Erlang + TokyoTyrant / TokyoCabinet / medici
My first real, significant, observation about Erlang is this piece of advice to new Erlangers: repeat this mantra:
Mailboxes are not queues!
More experienced devs than I get this wrong. In any case, I’ve been working with Erlang and TokyoCabinet/Tyrant at work – I’ve been using MongoDB, too; it isn’t clear yet which will best fit our needs – and I’ve been using medici by Jim McCoy, a set of libraries for interfacing with TokyoTyrant/Cabinet.
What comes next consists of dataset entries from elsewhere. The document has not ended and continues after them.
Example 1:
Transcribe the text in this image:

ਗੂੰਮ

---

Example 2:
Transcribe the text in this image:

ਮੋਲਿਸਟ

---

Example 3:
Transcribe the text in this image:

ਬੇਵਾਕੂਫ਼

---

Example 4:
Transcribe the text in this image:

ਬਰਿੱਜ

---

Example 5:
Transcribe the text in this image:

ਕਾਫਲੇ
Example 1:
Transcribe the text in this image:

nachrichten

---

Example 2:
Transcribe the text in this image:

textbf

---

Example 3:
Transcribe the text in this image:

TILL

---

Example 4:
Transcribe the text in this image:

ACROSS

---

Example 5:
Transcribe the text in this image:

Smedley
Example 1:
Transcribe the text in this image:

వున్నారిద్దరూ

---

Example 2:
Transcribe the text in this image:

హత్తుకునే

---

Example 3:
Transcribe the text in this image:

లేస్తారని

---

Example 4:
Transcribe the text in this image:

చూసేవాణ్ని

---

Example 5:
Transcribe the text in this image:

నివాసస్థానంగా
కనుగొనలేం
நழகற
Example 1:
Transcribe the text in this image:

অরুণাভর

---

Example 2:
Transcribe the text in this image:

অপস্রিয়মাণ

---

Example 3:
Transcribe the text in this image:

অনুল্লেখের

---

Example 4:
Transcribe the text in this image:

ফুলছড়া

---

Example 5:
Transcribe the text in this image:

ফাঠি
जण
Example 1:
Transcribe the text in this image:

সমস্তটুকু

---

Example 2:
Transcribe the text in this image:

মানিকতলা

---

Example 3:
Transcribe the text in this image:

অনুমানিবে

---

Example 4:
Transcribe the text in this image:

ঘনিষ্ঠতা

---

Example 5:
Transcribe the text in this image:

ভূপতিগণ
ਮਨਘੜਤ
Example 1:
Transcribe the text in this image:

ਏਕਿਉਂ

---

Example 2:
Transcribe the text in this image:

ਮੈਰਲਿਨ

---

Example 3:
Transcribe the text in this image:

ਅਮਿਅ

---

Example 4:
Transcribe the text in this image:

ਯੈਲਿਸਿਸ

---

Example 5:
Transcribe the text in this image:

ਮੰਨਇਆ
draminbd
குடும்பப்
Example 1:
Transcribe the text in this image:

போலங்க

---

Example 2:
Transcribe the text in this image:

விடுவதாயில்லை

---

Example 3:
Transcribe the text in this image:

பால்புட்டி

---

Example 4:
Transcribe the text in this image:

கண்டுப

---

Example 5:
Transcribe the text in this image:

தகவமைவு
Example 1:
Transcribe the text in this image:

I found a bug today in the principe module, which the following code demonstrates:
-module(principe_test).
-export([runtest/0, loop/0]).
mongod() -> "mongod". % Where is your mongod executable?
runtest() ->
start_mongo(),
Inserter = spawn_link( fun ?MODULE:loop/0 ),
Inserter ! quit,
Inserter ! go,
timer:sleep(500),
{ok, Fd} = file:open("mongod.pid",[read]),
{ok, Data} = file:read_line( Fd ),
os:cmd(io_lib:format("kill -HUP ~p",[string:strip(Data,both,10)])).
start_mongo() ->
filelib:ensure_dir("test/file"),
Cmd = io_lib:format(
"~s --dbpath ~s --port 9999 --fork --logpath ~s --pidfilepath ~s",
[ mongod(),
filename:absname("test"),
filename:absname("mongod.log"),
filename:absname("mongod.pid") ]),
os:cmd(Cmd),
timer:sleep(1000).
loop() ->
{ok, P} = principe:connect( [{port, 9999}] ),
receive
go -> principe:put( P, "key", "value" )
end.
The problem is that principe:get/3
(and many
other functions) use receive
to get
call-backs from the socket library, and assume that they’re going to be
receiving messages from only the socket library. This is a bad
assumption. In effect, the methods hijack the mailbox of the calling
process and then assume that they’ll only find socket messages in
there. Happily, the fix is really small:
diff --git a/src/principe.erl b/src/principe.erl
--- a/src/principe.erl
+++ b/src/principe.erl
@@ -718,7 +718,7 @@
{error, conn_closed};
{tcp_error, _, _} ->
{error, conn_error};
- Data ->
+ {tcp, _, _} = Data ->
ResponseHandler(Data)
after ?TIMEOUT ->
{error, timeout}
Incidentally, MongoDB is about 4x as fast as Riak, and TokyoTyrant is about 2x as fast as MongoDB. MongoDB and TokyoTyrant are faster than opening a file directly on disk for each small record. Riak is about as fast as direct filesystem access. That’s almost certainly due to memory caching + bulk writes used by MDB & TT, vs. many, many inode create/write/close calls.